Study Unveils New
Half-Light
Half-Matter Quantum Particles
December 29, 2014 | City College
Half-Matter Quantum Particles
December 29, 2014 | City College
Prospects of developing computing
and communication technologies based on quantum properties of light and matter
may have taken a major step forward thanks to research by City College of New
York physicists led by Dr. Vinod Menon.
In a pioneering
study, Professor Menon and his team were able to discover half-light,
half-matter particles in atomically thin semiconductors (thickness ~ a
millionth of a single sheet of paper) consisting of two-dimensional (2D) layer
of molybdenum and sulfur atoms arranged similar to graphene. They sandwiched
this 2D material in a light trapping structure to realize these composite
quantum particles.
“Besides being a
fundamental breakthrough, this opens up the possibility of making devices which
take the benefits of both light and matter,” said Professor Menon.
For example one can
start envisioning logic gates and signal processors that take on best of light
and matter. The discovery is also expected to contribute to developing
practical platforms for quantum computing.
Dr.
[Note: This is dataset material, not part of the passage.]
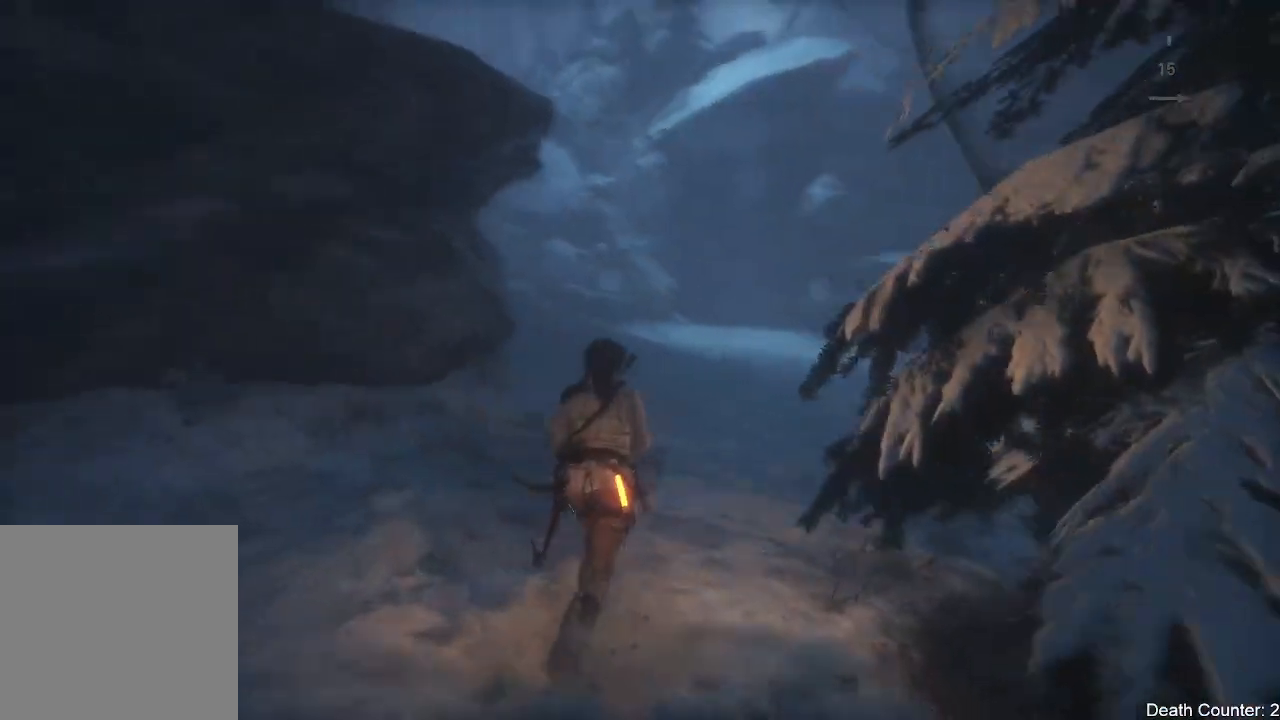
{"buttons": ["L3"], "left_stick": "up", "right_stick": "center", "events": [[133, "right_stick", "center"]]}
Dirk Englund, a
professor at MIT whose research focuses on quantum technologies based on
semiconductor and optical systems, hailed the City College
study.
“What is so
remarkable and exciting in the work by Vinod and his team is how readily this
strong coupling regime could actually be achieved. They have shown convincingly
that by coupling a rather standard dielectric cavity to exciton–polaritons in a
monolayer of molybdenum disulphide, they could actually reach this strong
coupling regime with a very large binding strength,” he said.
Professor Menon’s
research team included City College PhD students, Xiaoze Liu, Tal Galfsky and
Zheng Sun, and scientists from Yale University , National
Tsing Hua
University (Taiwan )
and Ecole Polytechnic -Montreal (Canada ).
The study appears in
the January issue of the journal “Nature Photonics.”